The evidence on nurse fatigue has been there all along.

During Women’s History Month, which is about to end, I’ve been posting (here and here) on nursing history (and in the process exploring its close confluence with women’s history). For this last post, I’m highlighting an article published in the March 1919 issue of AJN—exactly 100 years ago. The evidence on fatigue from long working hours has been there all along.

The Movement For Shorter Hours in Nurses’ Training Schools” (free until April 15; click on the pdf version in the upper right), was written by Isabel Stewart, who was professor and then director of the nursing program at Teachers College, Columbia University, and coauthor of the National League for Nursing Education (the forerunner of today’s National League for Nursing) Standard Curriculum for Schools of Nursing.

A call for 8-hour work days for nurses.

In this article, which is in some ways disturbingly relevant today, Isabel Stewart notes that major nursing organizations recently met and were seeking “to enlist the support of a great many influential organizations and the general public in establishing an eight-hour day and a fifty-two hour week for pupil nurses.” (As a reminder, hospital nursing staff at that time were mostly nursing students.)

Fatigue undercuts nurse health and leads to dangerous mistakes.

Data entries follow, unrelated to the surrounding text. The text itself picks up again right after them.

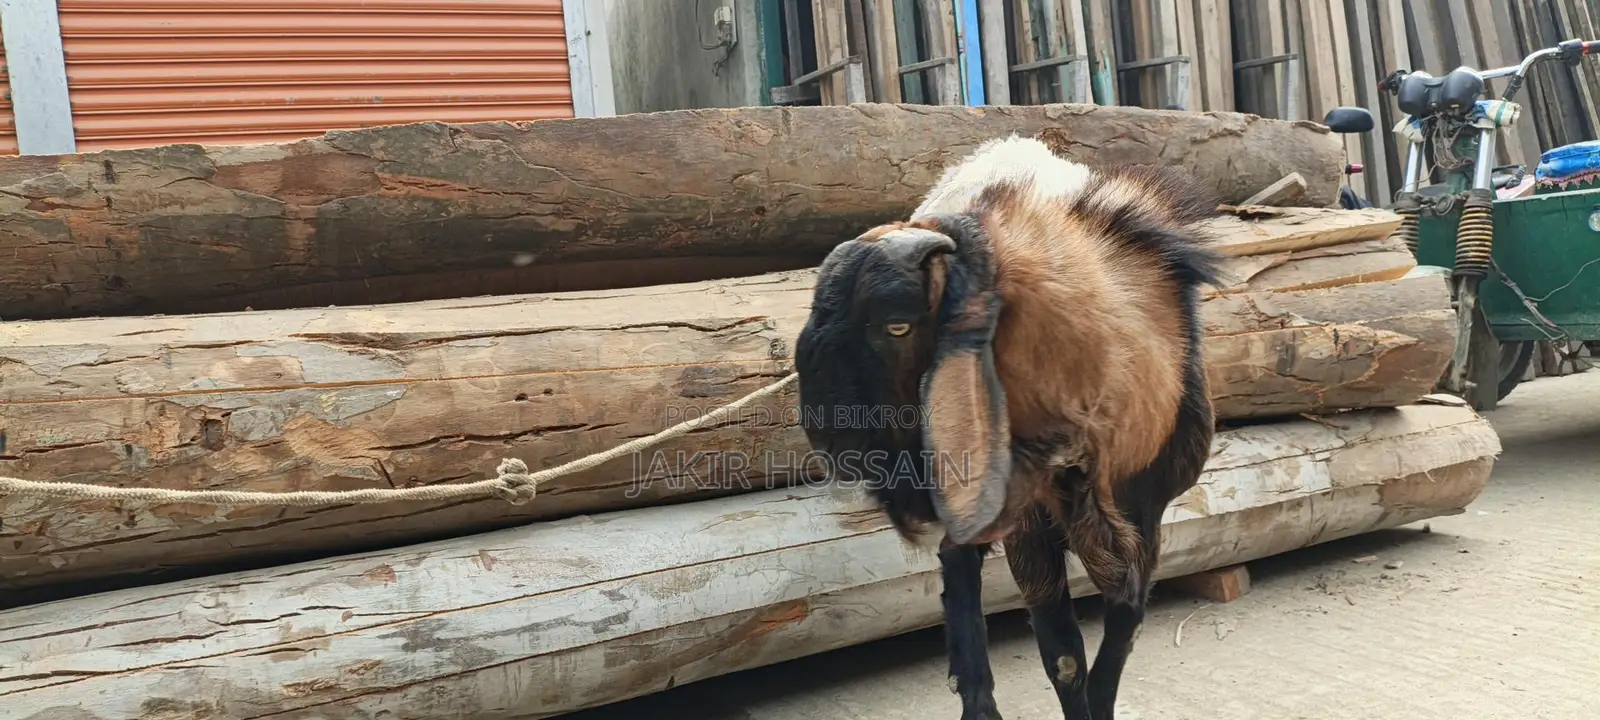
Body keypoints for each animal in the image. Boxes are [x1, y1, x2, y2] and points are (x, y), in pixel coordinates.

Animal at [793, 135, 1221, 720]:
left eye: (897, 326)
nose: (828, 441)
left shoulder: (1146, 518)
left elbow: (1119, 640)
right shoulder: (1029, 529)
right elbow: (1064, 658)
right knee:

Stewart cites several key reasons for shortening work hours and cites research from several publications to support her points. Some of her statements ring true today:

  • ” . . . the results of fatigue are cumulative . . . [It] encroaches upon the worker’s total strength and endurance and soon permanently lowers the capacity for work and the general level of health.”
  • “It has been abundantly proven in other fields of work . . . that with shorter hours there is much less time lost for sickness and the morality rate is lower.”
  • “The relation of fatigue to accidents and mistakes has been well-established. The attention flags, there is difficulty in concentrating thoughts, reaction time is diminished . . . We know that in nursing where concentrated attention and alertness are so necessary, the patient’s life is often endangered by the mistakes or oversight of an over-tired nurse.”

What the Joint Commission says about nurse fatigue.

Like Stewart, we know that errors are more likely to happen at the end of long shifts, especially when there are no opportunities for meal breaks. Some hospitals have adopted evidence-based practices, like allowing napping.

A report by the Joint Commission summarizes many of the issues and offers recommendations to reduce fatigue; it notes that “the “Institute of Medicine has recommended that all nursing shifts greater than 12 hours be eliminated. Studies of evidence-based intervention schedules have demonstrated the feasibility of implementing shorter tours of duty; however, adoption of evidence-based scheduling has lagged in the United States.”

Ignoring the evidence.

We’ve reported on research on work hours and on the effects of sleep loss on nurses’ health, and there have been multiple studies on these issues. But the issue and the evidence continue to be ignored. As Isabel Stewart wrote 100 years ago:

“An institution which claims the support of the public as a scientific and humanitarian institution . . . cannot any longer refuse to apply the scientific discoveries regarding the nature and effects of fatigue which are now almost universally known and accepted by even the man in the street.”